• **Work order A**:
The abstract on hepatitis B vaccination for travelers to Asia names, after the words "including travelers," several activities that put travelers at greater risk of HBV infection. List each of those activities.
• **Work order B**:
Write out the stretch of the abstract on hepatitis B vaccination for travelers to Asia from "Literature DB >>" through "Mansanguan1, Watcharapong Piyaphanee1.", keeping every word unchanged.
• **Work order C**:
Summarize the abstract on hepatitis B vaccination for travelers to Asia in two sentences.

• **Text section**:
::::

Literature DB >> 28883958

Hepatitis B vaccination for international travelers to Asia.

Kittiyod Poovorawan1, Ngamphol Soonthornworasiri2, Patiwat Sa-Angchai2, Chayasin Mansanguan1, Watcharapong Piyaphanee1.   

Abstract

There is a wide range in prevalence of hepatitis B virus (HBV) infection and HBV immunization programs between different regions. Hepatitis B is a vaccine preventable disease yet is still endemic in the majority of countries in Asia. Despite the decreasing global prevalence of chronic HBV infection, there is still considerable risk of HBV infection among international travelers to high endemic areas. Numbers of international travelers are expected to increase year by year; thus immunization among this cohort is a crucial preventive measure. Among international travelers to Asia, HBV immunization should be recommended for those without previous HBV vaccination who plan to travel to countries with intermediate to high prevalence of HBV, and especially for those individuals at greater risk of HBV infection; including travelers engaging in casual sex, getting a tattoo or piercing, and those having dental surgery or other medical procedures. Longer duration of travel is also associated with a greater risk of HBV infection. Travelers from low HBV prevalence countries, especially those born before implementation of universal HBV vaccination, might benefit from HBV vaccination during long-term traveling to HBV intermediate to high endemic country.

::::

• **Record set**:
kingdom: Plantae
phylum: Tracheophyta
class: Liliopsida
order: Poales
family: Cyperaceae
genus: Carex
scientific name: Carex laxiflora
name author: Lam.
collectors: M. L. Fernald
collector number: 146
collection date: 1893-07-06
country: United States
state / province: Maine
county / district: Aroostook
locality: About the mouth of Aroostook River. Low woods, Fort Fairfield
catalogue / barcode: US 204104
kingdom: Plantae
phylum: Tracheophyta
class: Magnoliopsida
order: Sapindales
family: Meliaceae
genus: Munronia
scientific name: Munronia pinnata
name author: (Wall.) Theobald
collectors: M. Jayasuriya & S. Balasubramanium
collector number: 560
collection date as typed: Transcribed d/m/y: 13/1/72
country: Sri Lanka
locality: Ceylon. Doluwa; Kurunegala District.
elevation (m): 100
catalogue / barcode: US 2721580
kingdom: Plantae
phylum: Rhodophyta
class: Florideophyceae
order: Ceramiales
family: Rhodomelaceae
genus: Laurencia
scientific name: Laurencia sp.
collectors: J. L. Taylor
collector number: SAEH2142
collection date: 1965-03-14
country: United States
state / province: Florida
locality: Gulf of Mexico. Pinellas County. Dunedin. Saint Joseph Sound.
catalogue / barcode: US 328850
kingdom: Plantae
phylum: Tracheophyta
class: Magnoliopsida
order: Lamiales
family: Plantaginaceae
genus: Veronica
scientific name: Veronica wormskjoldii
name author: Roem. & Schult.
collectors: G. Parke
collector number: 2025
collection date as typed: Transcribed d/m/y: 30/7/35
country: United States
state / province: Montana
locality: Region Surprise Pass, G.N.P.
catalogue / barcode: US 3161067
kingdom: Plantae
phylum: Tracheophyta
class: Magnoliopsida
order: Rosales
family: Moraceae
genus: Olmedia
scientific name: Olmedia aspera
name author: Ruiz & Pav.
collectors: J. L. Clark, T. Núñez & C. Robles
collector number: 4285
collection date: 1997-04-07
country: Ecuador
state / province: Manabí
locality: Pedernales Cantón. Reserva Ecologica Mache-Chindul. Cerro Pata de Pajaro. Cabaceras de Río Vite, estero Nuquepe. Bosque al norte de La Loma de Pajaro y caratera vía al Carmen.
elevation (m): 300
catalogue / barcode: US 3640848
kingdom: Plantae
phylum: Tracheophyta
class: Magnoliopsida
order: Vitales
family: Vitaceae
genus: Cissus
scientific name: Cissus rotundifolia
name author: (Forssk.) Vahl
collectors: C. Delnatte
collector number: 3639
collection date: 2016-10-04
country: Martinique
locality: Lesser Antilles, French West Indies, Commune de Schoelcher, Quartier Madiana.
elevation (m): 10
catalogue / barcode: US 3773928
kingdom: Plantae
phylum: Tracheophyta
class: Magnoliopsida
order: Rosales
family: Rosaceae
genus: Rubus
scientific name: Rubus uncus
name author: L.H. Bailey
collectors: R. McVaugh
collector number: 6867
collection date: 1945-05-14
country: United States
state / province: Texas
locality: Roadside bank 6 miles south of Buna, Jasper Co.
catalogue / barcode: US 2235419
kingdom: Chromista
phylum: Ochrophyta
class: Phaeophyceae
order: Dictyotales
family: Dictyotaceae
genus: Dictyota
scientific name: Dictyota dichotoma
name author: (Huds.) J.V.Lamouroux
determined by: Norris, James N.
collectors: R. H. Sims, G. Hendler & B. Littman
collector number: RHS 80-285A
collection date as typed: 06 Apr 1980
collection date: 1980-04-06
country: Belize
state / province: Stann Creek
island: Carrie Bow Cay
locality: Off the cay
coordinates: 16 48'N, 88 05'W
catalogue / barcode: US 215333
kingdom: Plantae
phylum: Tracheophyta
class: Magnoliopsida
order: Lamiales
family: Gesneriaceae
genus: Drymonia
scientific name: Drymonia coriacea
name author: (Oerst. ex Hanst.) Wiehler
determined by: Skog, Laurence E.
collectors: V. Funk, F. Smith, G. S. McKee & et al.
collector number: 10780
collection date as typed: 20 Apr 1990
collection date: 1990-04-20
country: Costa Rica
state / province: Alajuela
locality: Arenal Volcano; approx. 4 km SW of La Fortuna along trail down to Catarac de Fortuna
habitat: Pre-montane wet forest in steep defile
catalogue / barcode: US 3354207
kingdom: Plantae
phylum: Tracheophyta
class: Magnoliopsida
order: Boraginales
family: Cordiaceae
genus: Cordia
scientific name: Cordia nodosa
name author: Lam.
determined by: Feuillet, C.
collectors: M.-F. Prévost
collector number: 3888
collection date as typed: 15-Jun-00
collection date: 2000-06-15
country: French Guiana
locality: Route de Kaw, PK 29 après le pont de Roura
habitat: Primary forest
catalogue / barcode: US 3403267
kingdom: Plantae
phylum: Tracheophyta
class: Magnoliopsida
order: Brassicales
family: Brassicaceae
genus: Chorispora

::::

• **Task solution A**:
- Engaging in casual sex
- Getting a tattoo or piercing
- Having dental surgery
- Having other medical procedures

• **Task solution B**:
Literature DB >> 28883958

Hepatitis B vaccination for international travelers to Asia.

Kittiyod Poovorawan1, Ngamphol Soonthornworasiri2, Patiwat Sa-Angchai2, Chayasin Mansanguan1, Watcharapong Piyaphanee1.

• **Task solution C**:
Hepatitis B is vaccine-preventable but still endemic in most Asian countries, so international travelers to high-endemic areas face considerable risk of infection. Immunization is recommended for unvaccinated travelers going to countries with intermediate to high HBV prevalence, especially those at greater risk through casual sex, tattoos or piercings, dental surgery or other medical procedures, or long stays.